If the distinction matters, the per-class TIDE drill-down is the
right shape (mentioned in the tutorial as a deferred follow-up), or
read the confusion matrix output of
vernier.instance.confusion_matrix. Confusion gives
you raw counts of (true_class, predicted_class) pairs, which is the
frequency view; TIDE's Cls bin is the cost view. They answer different
questions and ideally you read both.
Where the kernel-specific defaults come from
ADR-0022 is canonical; in summary:
- bbox —
t_f=0.5, t_b=0.1, both anchored on the TIDE paper's COCO bbox numbers. The paper's main table is reproducible against these defaults on canonical models. - segm — same
t_f=0.5, t_b=0.1. Tentative: argued from the bound that segmentation IoU is at most bbox IoU on the same instance, and tracks within ~10% in practice on standard models. The validation harness (tests/python/integration/real_models/tide/) exercises the segm kernel against rf-detrRFDETRSegNanoon COCO val2017; this is empirical anchoring, not theoretical proof. - boundary —
t_f=0.5, t_b=0.05atdilation_ratio=0.02, also tentative, anchored geometrically: boundary IoU at small dilation ratios compresses the IoU distribution, so a tighter floor is needed before "plausibly a match" carries the same meaning as on area IoU.

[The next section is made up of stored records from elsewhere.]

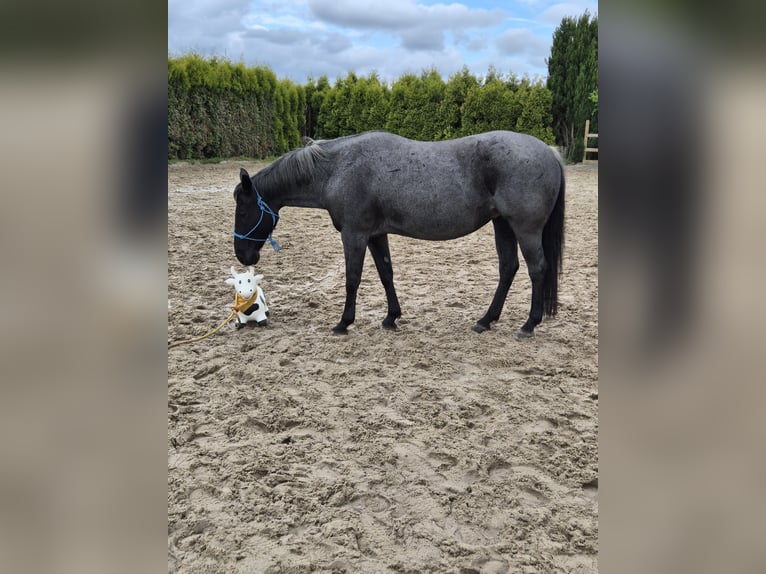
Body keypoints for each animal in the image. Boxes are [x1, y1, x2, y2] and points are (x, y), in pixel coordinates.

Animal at [232, 130, 564, 338]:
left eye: (243, 211)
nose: (243, 255)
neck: (338, 168)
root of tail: (549, 153)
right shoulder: (376, 235)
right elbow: (386, 274)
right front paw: (391, 317)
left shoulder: (354, 235)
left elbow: (353, 279)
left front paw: (343, 323)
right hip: (503, 225)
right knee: (508, 268)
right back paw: (485, 320)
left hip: (525, 228)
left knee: (537, 269)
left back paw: (529, 324)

The "segm and boundary defaults are tentative" warning in ADR-0022
is honest; if your workload's models cluster differently, override
per call. The report's config.t_b makes the resolution audit-trail
available.
The keypoints gap
ADR-0024 deferred TIDE on keypoints (OKS) entirely. The structural reasons:
- COCO keypoints is single-class. The Cls and Both bins are empty by construction — there's no "wrong class" to flip into. Two of six bins doing nothing is not a useful decomposition.
- OKS is not an IoU. The geometric phase diagram TIDE relies on
(
[t_b, t_f)carves Loc;>= t_fcarves Cls/match) doesn't carve the right error space for a per-keypoint similarity score. - No published convention exists for TIDE-on-OKS. Picking defaults would be inventing a contract we couldn't validate against literature.
The path forward is a per-keypoint OKS drill-down (a different
metric, not TIDE-shaped), tracked as a follow-up to ADR-0024.
vernier.instance.error_decomposition(..., iou=Keypoints(...))
raises NotImplementedError with a pointer to ADR-0024 today.
Where the validation comes from
The Rust core is gated against a numpy oracle on 13 synthetic
fixtures (one per dispositioned bin per kernel; see
tests/python/oracle/tide/). Synthetic fixtures pin behavior the
oracle and the implementation must agree on at 1e-9; that's how we
know the rewrite layer doesn't have an off-by-one in the Cls
cell-move.
Real-model behavior is validated via the rf-detr harness in
tests/python/integration/real_models/tide/.
That harness asserts structural coherence (per-bin non-negativity,
upper bound) and determinism (two runs, byte-identical reports) on
COCO val2017. It is not a regression gate on bin masses — those
are model-dependent — but it is a regression gate on "the
implementation runs correctly on real data and produces sensible
numbers."
See also
docs/tutorials/debugging-with-tide.md— worked example of using TIDE on a model, end-to-end.- ADR-0021 — correctness model.
- ADR-0022 — threshold defaults.
- ADR-0023 —
cross-class IoU side pass (and the basis for
confusion_matrix). - ADR-0024 — keypoints deferral.
docs/explanation/why-no-per-image-ap.md— same statistical reasoning for "scale matters" applied to a different metric.